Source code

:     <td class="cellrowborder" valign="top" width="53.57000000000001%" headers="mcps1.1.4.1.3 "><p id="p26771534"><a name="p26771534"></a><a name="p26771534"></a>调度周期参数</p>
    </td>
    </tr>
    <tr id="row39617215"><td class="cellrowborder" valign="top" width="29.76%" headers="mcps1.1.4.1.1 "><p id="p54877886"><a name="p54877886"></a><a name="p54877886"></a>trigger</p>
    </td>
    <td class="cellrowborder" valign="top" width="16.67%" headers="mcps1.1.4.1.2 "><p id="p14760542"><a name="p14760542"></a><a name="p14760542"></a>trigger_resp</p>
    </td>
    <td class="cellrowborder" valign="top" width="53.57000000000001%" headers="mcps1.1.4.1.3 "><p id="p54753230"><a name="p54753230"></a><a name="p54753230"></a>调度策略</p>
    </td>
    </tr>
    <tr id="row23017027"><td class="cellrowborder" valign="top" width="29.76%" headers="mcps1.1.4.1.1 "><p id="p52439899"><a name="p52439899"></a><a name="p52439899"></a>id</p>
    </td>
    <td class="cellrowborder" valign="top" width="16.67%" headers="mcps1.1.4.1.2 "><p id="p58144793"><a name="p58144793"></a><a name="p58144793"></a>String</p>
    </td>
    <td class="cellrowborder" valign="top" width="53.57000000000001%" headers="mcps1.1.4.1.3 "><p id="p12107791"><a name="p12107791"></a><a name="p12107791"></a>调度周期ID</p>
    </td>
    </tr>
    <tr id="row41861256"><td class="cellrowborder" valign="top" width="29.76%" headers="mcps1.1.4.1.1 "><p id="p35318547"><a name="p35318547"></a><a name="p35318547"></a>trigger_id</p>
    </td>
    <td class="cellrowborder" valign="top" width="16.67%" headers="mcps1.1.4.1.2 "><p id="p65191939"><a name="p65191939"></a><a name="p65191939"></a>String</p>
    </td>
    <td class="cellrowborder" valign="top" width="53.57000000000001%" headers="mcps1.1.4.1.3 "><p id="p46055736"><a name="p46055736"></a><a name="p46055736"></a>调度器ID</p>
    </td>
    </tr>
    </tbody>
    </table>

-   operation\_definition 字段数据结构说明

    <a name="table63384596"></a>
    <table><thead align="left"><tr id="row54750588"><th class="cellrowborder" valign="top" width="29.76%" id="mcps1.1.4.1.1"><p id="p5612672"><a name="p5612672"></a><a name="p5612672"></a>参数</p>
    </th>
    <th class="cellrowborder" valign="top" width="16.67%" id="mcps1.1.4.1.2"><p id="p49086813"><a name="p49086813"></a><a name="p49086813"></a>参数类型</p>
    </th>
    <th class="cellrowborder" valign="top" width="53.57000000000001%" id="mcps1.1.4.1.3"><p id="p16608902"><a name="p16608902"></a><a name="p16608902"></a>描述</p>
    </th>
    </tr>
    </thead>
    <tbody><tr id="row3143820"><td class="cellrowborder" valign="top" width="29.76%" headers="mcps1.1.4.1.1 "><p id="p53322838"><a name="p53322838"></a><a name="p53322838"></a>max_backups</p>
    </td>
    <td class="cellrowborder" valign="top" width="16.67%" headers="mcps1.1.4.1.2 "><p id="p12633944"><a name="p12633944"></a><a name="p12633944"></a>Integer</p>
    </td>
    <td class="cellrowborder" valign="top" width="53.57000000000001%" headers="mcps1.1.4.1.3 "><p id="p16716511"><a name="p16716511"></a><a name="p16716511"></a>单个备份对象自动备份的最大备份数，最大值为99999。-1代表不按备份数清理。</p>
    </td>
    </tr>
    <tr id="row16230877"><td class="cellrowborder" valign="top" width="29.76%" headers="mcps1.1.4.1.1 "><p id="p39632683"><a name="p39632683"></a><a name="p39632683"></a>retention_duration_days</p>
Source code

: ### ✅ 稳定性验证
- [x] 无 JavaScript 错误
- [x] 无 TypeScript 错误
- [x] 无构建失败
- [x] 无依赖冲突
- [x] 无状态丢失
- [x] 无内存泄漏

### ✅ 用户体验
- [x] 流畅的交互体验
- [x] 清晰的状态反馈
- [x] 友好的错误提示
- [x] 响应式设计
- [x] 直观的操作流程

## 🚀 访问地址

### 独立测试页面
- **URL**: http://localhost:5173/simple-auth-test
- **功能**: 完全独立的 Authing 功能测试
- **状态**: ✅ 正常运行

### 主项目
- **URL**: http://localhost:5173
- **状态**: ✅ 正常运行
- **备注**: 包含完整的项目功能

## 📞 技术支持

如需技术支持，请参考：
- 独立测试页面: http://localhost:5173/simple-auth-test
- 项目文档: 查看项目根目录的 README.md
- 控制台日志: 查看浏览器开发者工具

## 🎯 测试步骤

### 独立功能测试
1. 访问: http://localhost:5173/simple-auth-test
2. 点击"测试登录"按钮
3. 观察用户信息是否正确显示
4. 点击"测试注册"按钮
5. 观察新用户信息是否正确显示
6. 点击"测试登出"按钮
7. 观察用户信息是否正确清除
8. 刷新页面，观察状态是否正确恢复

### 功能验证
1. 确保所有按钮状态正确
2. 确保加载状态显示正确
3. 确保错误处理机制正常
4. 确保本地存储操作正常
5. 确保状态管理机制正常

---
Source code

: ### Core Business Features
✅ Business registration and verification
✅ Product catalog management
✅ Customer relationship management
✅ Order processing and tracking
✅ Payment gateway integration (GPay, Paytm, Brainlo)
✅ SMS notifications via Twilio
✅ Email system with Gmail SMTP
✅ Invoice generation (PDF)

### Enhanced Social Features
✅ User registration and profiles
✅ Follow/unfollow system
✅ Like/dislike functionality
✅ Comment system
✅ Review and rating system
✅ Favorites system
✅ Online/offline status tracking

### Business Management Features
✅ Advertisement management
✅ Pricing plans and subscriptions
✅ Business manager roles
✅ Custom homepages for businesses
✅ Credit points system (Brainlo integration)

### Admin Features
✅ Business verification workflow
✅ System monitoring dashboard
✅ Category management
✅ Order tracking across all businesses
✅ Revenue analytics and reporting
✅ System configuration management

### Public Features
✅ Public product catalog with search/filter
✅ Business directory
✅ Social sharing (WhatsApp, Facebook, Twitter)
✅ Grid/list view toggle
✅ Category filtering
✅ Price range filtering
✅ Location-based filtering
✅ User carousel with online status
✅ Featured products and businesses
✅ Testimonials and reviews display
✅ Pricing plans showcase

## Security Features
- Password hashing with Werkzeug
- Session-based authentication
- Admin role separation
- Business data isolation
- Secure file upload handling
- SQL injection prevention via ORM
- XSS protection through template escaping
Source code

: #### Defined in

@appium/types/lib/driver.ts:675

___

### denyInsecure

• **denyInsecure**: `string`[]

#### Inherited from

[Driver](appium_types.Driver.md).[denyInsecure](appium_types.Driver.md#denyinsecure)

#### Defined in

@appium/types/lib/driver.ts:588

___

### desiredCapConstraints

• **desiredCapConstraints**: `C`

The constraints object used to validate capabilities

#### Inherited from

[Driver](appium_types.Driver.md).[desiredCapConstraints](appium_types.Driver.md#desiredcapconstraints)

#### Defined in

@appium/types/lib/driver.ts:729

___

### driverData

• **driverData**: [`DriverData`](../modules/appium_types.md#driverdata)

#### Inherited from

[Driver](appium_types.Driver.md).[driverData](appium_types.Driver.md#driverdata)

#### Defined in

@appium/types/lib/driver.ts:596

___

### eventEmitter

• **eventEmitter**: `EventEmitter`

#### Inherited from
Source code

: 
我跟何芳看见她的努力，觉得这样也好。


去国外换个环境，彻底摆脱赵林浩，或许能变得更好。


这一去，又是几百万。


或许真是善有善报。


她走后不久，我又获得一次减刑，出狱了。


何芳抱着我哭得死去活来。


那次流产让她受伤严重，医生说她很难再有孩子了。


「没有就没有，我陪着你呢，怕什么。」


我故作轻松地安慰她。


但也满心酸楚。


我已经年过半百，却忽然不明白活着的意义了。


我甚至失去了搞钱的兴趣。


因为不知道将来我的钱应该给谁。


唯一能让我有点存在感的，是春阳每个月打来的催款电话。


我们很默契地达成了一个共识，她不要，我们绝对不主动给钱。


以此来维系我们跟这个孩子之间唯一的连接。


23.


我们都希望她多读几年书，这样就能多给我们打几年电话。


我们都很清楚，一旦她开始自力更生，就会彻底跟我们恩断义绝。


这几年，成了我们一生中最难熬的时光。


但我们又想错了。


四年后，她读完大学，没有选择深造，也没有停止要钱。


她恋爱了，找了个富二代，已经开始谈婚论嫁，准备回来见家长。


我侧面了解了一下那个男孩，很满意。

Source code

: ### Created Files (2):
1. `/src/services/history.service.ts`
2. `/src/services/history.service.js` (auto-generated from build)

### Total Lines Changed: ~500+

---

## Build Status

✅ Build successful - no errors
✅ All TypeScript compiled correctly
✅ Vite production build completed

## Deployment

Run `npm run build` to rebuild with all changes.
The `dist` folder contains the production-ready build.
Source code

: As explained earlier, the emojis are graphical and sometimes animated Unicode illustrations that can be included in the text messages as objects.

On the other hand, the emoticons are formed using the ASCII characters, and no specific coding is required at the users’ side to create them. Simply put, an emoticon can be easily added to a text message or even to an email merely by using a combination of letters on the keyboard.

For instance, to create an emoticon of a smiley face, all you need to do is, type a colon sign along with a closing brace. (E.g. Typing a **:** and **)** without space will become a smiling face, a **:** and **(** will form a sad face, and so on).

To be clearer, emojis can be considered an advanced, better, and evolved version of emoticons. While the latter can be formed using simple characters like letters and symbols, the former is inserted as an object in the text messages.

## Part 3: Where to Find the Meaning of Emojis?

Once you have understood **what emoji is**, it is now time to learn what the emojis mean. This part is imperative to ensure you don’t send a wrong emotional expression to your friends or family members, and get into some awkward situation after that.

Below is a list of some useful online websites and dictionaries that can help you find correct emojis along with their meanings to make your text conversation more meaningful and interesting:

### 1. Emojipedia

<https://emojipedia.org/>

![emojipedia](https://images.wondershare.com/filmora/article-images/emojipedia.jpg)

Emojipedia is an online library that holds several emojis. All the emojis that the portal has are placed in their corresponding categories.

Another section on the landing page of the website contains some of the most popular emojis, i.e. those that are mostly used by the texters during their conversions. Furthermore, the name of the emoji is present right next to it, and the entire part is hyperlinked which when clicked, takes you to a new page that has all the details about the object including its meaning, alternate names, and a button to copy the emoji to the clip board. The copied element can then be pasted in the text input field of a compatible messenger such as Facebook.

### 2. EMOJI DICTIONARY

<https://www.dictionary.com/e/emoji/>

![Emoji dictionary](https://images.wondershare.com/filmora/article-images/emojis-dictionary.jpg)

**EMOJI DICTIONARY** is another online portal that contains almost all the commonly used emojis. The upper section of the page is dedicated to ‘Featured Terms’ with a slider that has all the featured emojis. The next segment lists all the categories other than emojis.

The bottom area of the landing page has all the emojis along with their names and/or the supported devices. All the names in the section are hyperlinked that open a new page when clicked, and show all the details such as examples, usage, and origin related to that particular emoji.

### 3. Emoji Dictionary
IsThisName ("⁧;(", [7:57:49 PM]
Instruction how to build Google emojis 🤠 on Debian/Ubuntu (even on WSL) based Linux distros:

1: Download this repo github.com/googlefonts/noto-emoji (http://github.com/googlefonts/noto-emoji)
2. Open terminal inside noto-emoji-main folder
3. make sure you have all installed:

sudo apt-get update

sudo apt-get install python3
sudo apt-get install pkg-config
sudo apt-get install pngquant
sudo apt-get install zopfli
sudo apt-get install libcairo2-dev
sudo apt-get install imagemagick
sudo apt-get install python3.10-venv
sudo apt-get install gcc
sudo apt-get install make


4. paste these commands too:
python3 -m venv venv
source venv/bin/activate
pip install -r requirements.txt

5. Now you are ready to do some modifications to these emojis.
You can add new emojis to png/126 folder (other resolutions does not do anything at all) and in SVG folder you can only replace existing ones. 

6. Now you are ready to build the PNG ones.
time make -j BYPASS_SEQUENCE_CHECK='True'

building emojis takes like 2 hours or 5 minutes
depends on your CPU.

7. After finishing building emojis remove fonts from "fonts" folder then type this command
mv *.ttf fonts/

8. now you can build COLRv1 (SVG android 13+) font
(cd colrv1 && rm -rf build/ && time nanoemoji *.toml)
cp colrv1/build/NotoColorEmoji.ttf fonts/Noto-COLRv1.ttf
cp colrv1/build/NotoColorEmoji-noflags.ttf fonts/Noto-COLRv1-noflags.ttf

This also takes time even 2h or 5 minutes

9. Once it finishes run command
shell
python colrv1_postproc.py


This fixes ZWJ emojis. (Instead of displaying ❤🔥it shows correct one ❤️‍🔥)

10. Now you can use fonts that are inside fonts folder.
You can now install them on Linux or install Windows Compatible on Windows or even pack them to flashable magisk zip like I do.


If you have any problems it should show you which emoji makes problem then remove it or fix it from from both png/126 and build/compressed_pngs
◇ ◇ ◇ ◇
### Job item
Lay out the part of the records that opens with the line containing "The constraints object" and closes with the line containing "我甚至失去了搞钱的兴趣。" as a JSON list of strings, one string per line with both end lines included and blank lines left out. Cover only that part.

### Answer box
[
  "The constraints object used to validate capabilities",
  "#### Inherited from",
  "[Driver](appium_types.Driver.md).[desiredCapConstraints](appium_types.Driver.md#desiredcapconstraints)",
  "#### Defined in",
  "@appium/types/lib/driver.ts:729",
  "___",
  "### driverData",
  "• **driverData**: [`DriverData`](../modules/appium_types.md#driverdata)",
  "#### Inherited from",
  "[Driver](appium_types.Driver.md).[driverData](appium_types.Driver.md#driverdata)",
  "#### Defined in",
  "@appium/types/lib/driver.ts:596",
  "___",
  "### eventEmitter",
  "• **eventEmitter**: `EventEmitter`",
  "#### Inherited from",
  "Source code",
  ": ",
  "我跟何芳看见她的努力，觉得这样也好。",
  "去国外换个环境，彻底摆脱赵林浩，或许能变得更好。",
  "这一去，又是几百万。",
  "或许真是善有善报。",
  "她走后不久，我又获得一次减刑，出狱了。",
  "何芳抱着我哭得死去活来。",
  "那次流产让她受伤严重，医生说她很难再有孩子了。",
  "「没有就没有，我陪着你呢，怕什么。」",
  "我故作轻松地安慰她。",
  "但也满心酸楚。",
  "我已经年过半百，却忽然不明白活着的意义了。",
  "我甚至失去了搞钱的兴趣。"
]